■ **Landmark coordinate records**:
--
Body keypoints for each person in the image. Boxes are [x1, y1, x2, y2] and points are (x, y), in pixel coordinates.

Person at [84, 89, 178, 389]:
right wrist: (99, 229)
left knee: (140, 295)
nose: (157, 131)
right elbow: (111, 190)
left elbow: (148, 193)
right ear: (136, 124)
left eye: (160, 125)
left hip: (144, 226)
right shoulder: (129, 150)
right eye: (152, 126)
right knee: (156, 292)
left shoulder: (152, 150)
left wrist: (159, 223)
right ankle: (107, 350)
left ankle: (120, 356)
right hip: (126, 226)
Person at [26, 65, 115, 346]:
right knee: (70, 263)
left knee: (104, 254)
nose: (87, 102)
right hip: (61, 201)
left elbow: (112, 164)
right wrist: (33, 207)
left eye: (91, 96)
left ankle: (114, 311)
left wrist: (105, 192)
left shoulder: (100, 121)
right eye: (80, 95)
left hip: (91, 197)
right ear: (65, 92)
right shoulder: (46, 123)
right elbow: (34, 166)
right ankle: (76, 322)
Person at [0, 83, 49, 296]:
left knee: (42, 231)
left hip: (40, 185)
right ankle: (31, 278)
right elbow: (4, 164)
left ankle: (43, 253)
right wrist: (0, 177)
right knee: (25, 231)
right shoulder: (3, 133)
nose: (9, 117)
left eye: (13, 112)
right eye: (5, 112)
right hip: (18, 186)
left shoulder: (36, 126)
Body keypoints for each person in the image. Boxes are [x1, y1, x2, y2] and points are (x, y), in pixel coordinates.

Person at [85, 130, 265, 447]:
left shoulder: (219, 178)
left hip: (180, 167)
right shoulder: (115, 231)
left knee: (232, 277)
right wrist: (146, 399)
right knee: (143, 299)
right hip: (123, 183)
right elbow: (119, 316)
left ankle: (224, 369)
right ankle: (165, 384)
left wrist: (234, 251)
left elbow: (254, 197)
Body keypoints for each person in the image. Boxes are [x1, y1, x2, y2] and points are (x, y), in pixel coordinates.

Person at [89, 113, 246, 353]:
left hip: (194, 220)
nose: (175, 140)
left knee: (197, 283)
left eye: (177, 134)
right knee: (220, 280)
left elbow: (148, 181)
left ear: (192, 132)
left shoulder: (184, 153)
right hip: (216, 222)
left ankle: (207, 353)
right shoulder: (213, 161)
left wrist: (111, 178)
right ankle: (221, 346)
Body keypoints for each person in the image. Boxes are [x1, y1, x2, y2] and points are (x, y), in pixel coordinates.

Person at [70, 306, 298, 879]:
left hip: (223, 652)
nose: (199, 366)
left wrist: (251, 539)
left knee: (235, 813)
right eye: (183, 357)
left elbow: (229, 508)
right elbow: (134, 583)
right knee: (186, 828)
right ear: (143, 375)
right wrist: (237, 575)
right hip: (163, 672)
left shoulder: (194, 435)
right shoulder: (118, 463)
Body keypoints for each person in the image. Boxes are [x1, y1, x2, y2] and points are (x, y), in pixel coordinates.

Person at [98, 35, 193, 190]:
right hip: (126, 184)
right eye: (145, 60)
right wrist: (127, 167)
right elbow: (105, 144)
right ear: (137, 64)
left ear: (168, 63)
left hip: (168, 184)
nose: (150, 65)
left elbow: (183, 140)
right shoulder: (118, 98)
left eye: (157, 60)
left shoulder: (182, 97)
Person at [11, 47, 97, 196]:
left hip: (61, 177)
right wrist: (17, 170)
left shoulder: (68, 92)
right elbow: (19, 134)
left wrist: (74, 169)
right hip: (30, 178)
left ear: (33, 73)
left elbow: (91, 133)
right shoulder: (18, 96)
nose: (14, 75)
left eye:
--
■ **YOUR OBJECTIVE**: Could you return exactly the lines above from the line with "left wrist: (111, 178)" to the line with "right shoulder: (118, 463)", both included, and nothing else?

■ **EXERCISE SOLUTION**:
left wrist: (111, 178)
right ankle: (221, 346)
Body keypoints for each person in the image. Boxes are [x1, y1, x2, y2] and points are (x, y), in pixel coordinates.

Person at [70, 306, 298, 879]:
left hip: (223, 652)
nose: (199, 366)
left wrist: (251, 539)
left knee: (235, 813)
right eye: (183, 357)
left elbow: (229, 508)
right elbow: (134, 583)
right knee: (186, 828)
right ear: (143, 375)
right wrist: (237, 575)
right hip: (163, 672)
left shoulder: (194, 435)
right shoulder: (118, 463)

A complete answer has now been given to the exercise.